Weitere Sticheleien, Lästereien, Boshaftigkeiten, aber auch großartiges Lob der Genies über ihre Mitstreiter, verrät die Schauspielerin Katharina Schütz bei ihrer Lesung über die Welt der Pariser Bohème und den Salon Gertrude Steins.

Buchhandel Frank und Steinwarder. Hoheluftchaussee 68, 19.30 Uhr.


Lesung, Vortrag, Gespräch

„Endspiel im Hotel“

Vortrag von Hanjo Kesting über „Thomas Mann auf Reisen“. Aus den Werken von Thomas Mann liest Siegfried W. Kernen.

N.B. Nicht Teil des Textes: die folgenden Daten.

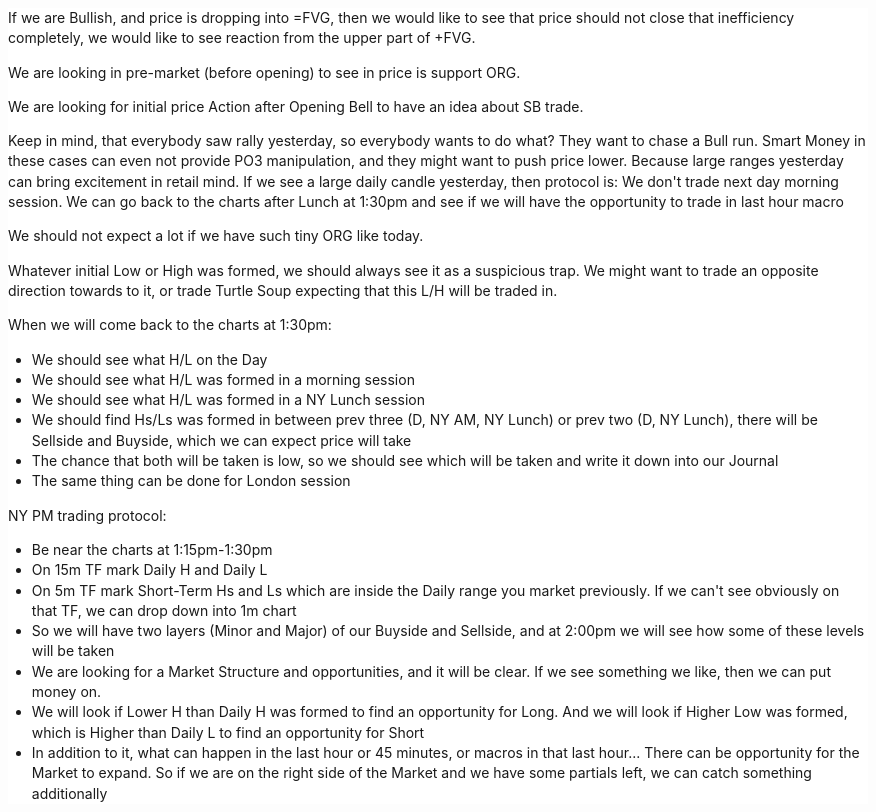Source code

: If we are Bullish, and price is dropping into =FVG, then we would like to see that price should not close that
inefficiency completely, we would like to see reaction from the upper part of +FVG.

We are looking in pre-market (before opening) to see in price is support ORG.

We are looking for initial price Action after Opening Bell to have an idea about SB trade.

Keep in mind, that everybody saw rally yesterday, so everybody wants to do what? They want to chase a Bull run.
Smart Money in these cases can even not provide PO3 manipulation, and they might want to push price lower.
Because large ranges yesterday can bring excitement in retail mind.
If we see a large daily candle yesterday, then protocol is: We don't trade next day morning session.
We can go back to the charts after Lunch at 1:30pm and see if we will have the opportunity to trade in last hour macro

We should not expect a lot if we have such tiny ORG like today.

Whatever initial Low or High was formed, we should always see it as a suspicious trap.
We might want to trade an opposite direction towards to it, or trade Turtle Soup expecting that this L/H will be
traded in.

When we will come back to the charts at 1:30pm:
* We should see what H/L on the Day
* We should see what H/L was formed in a morning session
* We should see what H/L was formed in a NY Lunch session
* We should find Hs/Ls was formed in between prev three (D, NY AM, NY Lunch) or prev two (D, NY Lunch), there will be 
  Sellside and Buyside, which we can expect price will take
* The chance that both will be taken is low, so we should see which will be taken and write it down into our Journal
* The same thing can be done for London session

NY PM trading protocol:
* Be near the charts at 1:15pm-1:30pm
* On 15m TF mark Daily H and Daily L
* On 5m TF mark Short-Term Hs and Ls which are inside the Daily range you market previously. If we can't see obviously
  on that TF, we can drop down into 1m chart
* So we will have two layers (Minor and Major) of our Buyside and Sellside, and at 2:00pm we will see how some of these
  levels will be taken
* We are looking for a Market Structure and opportunities, and it will be clear. If we see something we like, then
  we can put money on.
* We will look if Lower H than Daily H was formed to find an opportunity for Long. And we will look if Higher Low was
  formed, which is Higher than Daily L to find an opportunity for Short
* In addition to it, what can happen in the last hour or 45 minutes, or macros in that last hour... There can be
  opportunity for the Market to expand. So if we are on the right side of the Market and we have some partials left,
  we can catch something additionally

Heine-Haus, Elbchaussee 31, 19.00 Uhr. Eintritt: 10.-/3.- Euro.


Literarischer Salon

„Berlin Alexanderplatz“

In einem „literarischen Salon“ präsentieren Dr. Lutz Flörke und Vera Rosenbusch den berühmten Großstadtroman von Alfred Döblin, der von einem gewissen Alfred Biberkopf erzählt. Im Berlin der Weimarer Republik will der ehemalige Transportarbeiter, als er aus dem Zuchthaus kommt, fortan „anständig sein“, sein Geld als Straßenhändler und Zeitungsverkäufer verdienen und ist doch, ohne es zu wissen, schon verloren. Denn „verflucht ist der Mensch, der sich auf die Menschen verlässt“, wie es leitmotivisch heißt. Mit „Berlin Alexanderplatz“ ist dem Berliner Armenarzt Döblin der bis heute bedeutendste Großstadtroman deutscher Sprache gelungen, es war sein einziger großer Bucherfolg.

Duvenstedter Salon, Max-Kramp-Haus, Duvenstedter Markt 8, 19.30 Uhr.


Philosophieren für Kinder

„Gedankenflieger“

Im Rahmen der Reihe philosophiert Marie Gombert-Rumpf mit Kindern zu der Frage „Hat alles eine Seele und wenn ja, was ist das?“ und liest aus dem Bilderbuch „Und dann platzt der Kopf“ von Cristina Röckl. Für Kinder ab 6 Jahren.

Literaturhaus. Schwanenwik 38, 14.30 Uhr. Eintritt: 4.- Euro. Karten und weitere Infos gibt es unter www.julit-hamburg.de, anmelden kann man sich unter Tel.: 040-22 70 20 14.


Lesebühne

Textlabor Bergedorf

Offene Lesebühne, bei der Texte vorgetragen, gesungen und natürlich auch geslamt werden dürfen. Wer vorlesen möchte, meldet sich ab 18.45 Uhr an. Musik: Holz und Schulz. Moderation: Volker Pripnow.